We have previously shown that positive immunohistochemical staining of a protein kinase, CK2α (CSNK2A1), in nucleoli of invasive ductal carcinoma cells is strongly associated with tumour recurrence and poor patient outcomes. For this study, we did an immunohistochemistry investigation of the location of CK2α in the nuclei and nucleoli of formalin-fixed, paraffin-embedded tissue block samples from patients with invasive ductal carcinoma who underwent surgery in 2008–14 but no neoadjuvant chemotherapy at Hoshi General Hospital, Fukushima, Japan. Furthermore, a new study with 59 patients with luminal type breast cancer was done. Patients were followed-up (clinicopathological information and outcomes) for more than 5 years.

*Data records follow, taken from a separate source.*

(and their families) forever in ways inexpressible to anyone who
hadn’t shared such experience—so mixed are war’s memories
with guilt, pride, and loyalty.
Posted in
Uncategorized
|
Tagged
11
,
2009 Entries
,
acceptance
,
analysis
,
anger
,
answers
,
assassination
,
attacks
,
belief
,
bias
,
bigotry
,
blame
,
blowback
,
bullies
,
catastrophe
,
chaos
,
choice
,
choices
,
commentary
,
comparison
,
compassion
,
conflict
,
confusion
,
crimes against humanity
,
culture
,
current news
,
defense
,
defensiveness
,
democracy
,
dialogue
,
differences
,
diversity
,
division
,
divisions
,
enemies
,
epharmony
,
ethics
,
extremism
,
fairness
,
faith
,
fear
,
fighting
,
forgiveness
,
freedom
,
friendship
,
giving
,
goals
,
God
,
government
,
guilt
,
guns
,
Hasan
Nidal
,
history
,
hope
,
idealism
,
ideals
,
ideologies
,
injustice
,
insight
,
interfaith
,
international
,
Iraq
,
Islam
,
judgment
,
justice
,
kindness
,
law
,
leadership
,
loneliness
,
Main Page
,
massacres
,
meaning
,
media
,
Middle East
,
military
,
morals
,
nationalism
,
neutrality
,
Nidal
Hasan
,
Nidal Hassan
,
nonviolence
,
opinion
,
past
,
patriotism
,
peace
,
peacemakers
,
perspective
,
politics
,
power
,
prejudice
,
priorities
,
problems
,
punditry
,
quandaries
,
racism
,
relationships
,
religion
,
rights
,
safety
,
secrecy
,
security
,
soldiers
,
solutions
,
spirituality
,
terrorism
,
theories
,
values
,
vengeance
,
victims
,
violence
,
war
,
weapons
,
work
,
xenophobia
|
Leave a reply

To characterise CK2α-associated proteins systematically, nuclear and nucleolar extracts were prepared from MCF-7 cells and immunoprecipitated with anti-CK2α antibodies followed by nano-flow liquid chromatography mass spectrometry analysis. We did a Kaplan-Meier analysis to evaluate whether nucleolar CK2 staining might be associated with poor recurrence-free survival. This retrospective study was approved by the Institutional Review Boards of Fukushima Medical University and Hoshi General Hospital.

Findings

Samples from 112 patients were included. 105 (94%) of 112 patients with invasive ductal carcinoma had high CK2α expression in nuclei, and 41 (37%) of 112 displayed it predominantly in nucleoli. Clinical and pathological malignancy was strongly correlated with high nuclear and nucleolar CK2α expression. Recurrence-free survival was significantly reduced in patients with positive nucleolar CK2α staining (n=41; median 7·89 years [IQR 4·86–8·86]), comparing with patients with negative nucleolar staining (n=71; median 8·89 years [7·87–9·79]; p<0·0001). Kaplan-Meier analysis showed a decrease of approximately 50% in recurrence-free survival in patients with nucleolar CK2α-positive stain in the triple-negative breast cancer (p=0·0069) and post-operative stage 3 (p=0·0073) groups. By contrast, no patients who relapsed or died in the triple-negative breast cancer group had negative staining for nucleolar CK2α. Evaluation of nucleolar CK2α can be considered as an independent prognostic factor because it reached significance in multivariate analysis (hazard ratio [HR] 5·26 [95% CI 1·35–20·55]; p=0·017). In addition, the HR of nucleolar CK2α-positive staining was less affected by adjustments in Cox proportional multivariate analysis. Cluster analysis showed that nucleolar CK2α-positive staining contributed more than any other clinicopathological factor to predicting the variation in the future length of survival. Analysis with luminal type breast cancer (n=59), in which the risk of recurrence is generally low and which is treated postoperatively with hormone therapy alone, showed that cancer recurrence and poor patient outcomes strongly associate with nucleolar CK2α-positive stain (n=7; p=0·037) by Kaplan-Meier analysis. In this case, nucleolar CK2α is considered a sole independent prognostic factor (HR 2·11 [95% CI 0·27–3·69]; p=0·0087). Evaluation of this method in other solid tumours is ongoing.

Interpretation

Our results suggest that the evaluation of nucleolar CK2α-positive staining might be a new and independent prognostic factor that can improve treatment efficacy and patient quality of life after surgical resection of the tumour. The application of this analysis could contribute to early treatment strategy decisions and to companion diagnostics. The protein interactome of nuclear CK2 complexes showed CK2α's role in protein synthesis and RNA post-transcriptional modification. Specifically, a more detailed evaluation of CK2α function in nucleolar events in malignant cells might lead to the development of novel, more accurately targeted anti-cancer therapeutics. In conclusion, evaluating nucleolar CK2α staining in combination with other clinicopathological indicators might allow for a more accurate prediction of future recurrence or metastasis, which cannot be accomplished by current methods.

Funding

Japan Agency for Medical Research and Development (grant number 20lm0203006j0004).